Thoughts are hard to control and steering them in pleasant directions may be particularly difficult, say Wilson and his colleagues. This finding helps to explain the popularity of meditation and other techniques by which people learn to control their thoughts and find rewards in contemplation, the scientists conclude in the July 4 Science.
Mammalian minds evolved to track external dangers and opportunities, Wilson proposes. Only humans acquired an ability to focus solely on internal thoughts. After earlier proposals that introspection often feels unpleasant (SN: 12/4/10, p. 11), the researchers’ new study suggests that people go to surprisingly great lengths to avoid being stranded with their own thoughts.
Previous research suggests that particularly creative people generate their best ideas while letting their minds wander.

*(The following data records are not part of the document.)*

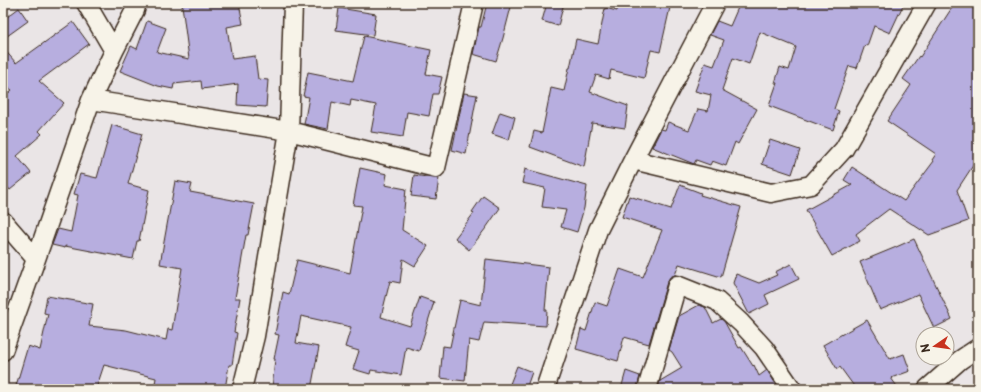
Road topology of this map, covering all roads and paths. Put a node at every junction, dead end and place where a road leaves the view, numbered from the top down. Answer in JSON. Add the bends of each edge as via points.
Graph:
{"nodes":[{"id":1,"x":86,"y":3,"type":"edge"},
{"id":2,"x":137,"y":3,"type":"edge"},
{"id":3,"x":293,"y":3,"type":"edge"},
{"id":4,"x":474,"y":3,"type":"edge"},
{"id":5,"x":714,"y":3,"type":"edge"},
{"id":6,"x":927,"y":3,"type":"edge"},
{"id":7,"x":114,"y":51,"type":"junction"},
{"id":8,"x":91,"y":100,"type":"junction"},
{"id":9,"x":289,"y":131,"type":"junction"},
{"id":10,"x":633,"y":160,"type":"junction"},
{"id":11,"x":3,"y":222,"type":"edge"},
{"id":12,"x":36,"y":259,"type":"junction"},
{"id":13,"x":978,"y":348,"type":"edge"},
{"id":14,"x":3,"y":351,"type":"edge"},
{"id":15,"x":242,"y":389,"type":"edge"},
{"id":16,"x":545,"y":389,"type":"edge"},
{"id":17,"x":647,"y":389,"type":"edge"},
{"id":18,"x":792,"y":389,"type":"edge"},
{"id":19,"x":927,"y":389,"type":"edge"}],
"edges":[{"from":1,"to":7,"type":"street"},
{"from":2,"to":7,"type":"street"},
{"from":3,"to":9,"type":"street"},
{"from":4,"to":9,"type":"street","via":[[436,168]]},
{"from":5,"to":10,"type":"street"},
{"from":6,"to":10,"type":"street","via":[[844,149],[811,185],[771,193]]},
{"from":7,"to":8,"type":"street"},
{"from":8,"to":9,"type":"street"},
{"from":8,"to":12,"type":"street"},
{"from":9,"to":15,"type":"street","via":[[255,336]]},
{"from":10,"to":16,"type":"street","via":[[598,230]]},
{"from":11,"to":12,"type":"street"},
{"from":12,"to":14,"type":"street"},
{"from":13,"to":19,"type":"street"},
{"from":17,"to":18,"type":"street","via":[[677,285],[717,301],[764,348]]}]}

But Wilson’s study suggests that “for many people, being left alone with their thoughts is a most undesirable activity,” remarks psychologist Jonathan Schooler of the University of California, Santa Barbara.
In six experiments, a total of 146 college students handed over their cell phones and sat alone, thinking, for 6 to 15 minutes. Most reported afterward that it had been difficult to concentrate and their minds had wandered. About half said the experience was at least mildly unpleasant.
Another 44 students reported that they had similar reactions when asked to sit and think alone at home. About one-third admitted to cheating by, say, listening to music or reading. Fifteen students randomly assigned to read or engage in other activities during the home experiment reported enjoying their time much more than 15 peers told to think quietly.
To check that discomfort with quiet contemplation applies outside the college crowd, the researchers recruited 61 adults, ages 18 to 77, at a farmer’s market and a church. Thinking alone at home also proved unpleasant for these study participants.
In another lab study, students rated various negative and positive sensations, including a mild electric shock. Participants said that, if given $5, they would pay some or all of it to avoid another shock.
Still, when asked to spend 15 minutes in solitary thought, 12 of 18 men and 6 of 24 women voluntarily gave themselves at least one shock. A greater need for novel and intense experiences among men than women may have boosted their rate of self-administered shocks, Wilson says.
Students found it no easier to think alone when given a few minutes beforehand to rehearse pleasant fantasies.
Solitary thought helps people to make sense of past experiences, a vital but difficult exercise that may explain the discomfort people felt in the new study, remarks psychologist Jonathan Smallwood of the University of York, in England. Widespread use of smart phones and computers to deal with boredom may be undermining the capacity for self-reflection, he adds.
Smallwood and his colleagues have reported that people often think about the future when they’re alone and that they feel better afterward. Volunteers in the new study also felt progressively better the more they pondered the future, Smallwood says. Some participants enjoyed thinking about future contacts with family and friends, “creating virtual social contact in their heads,” Wilson suspects. But there were too few future-oriented thinkers to reverse participants’ overall tendency to dislike being alone with their thoughts.
Editor’s Note: This story was updated July 24, 2014 to correct the number of adults recruited at a market and a church.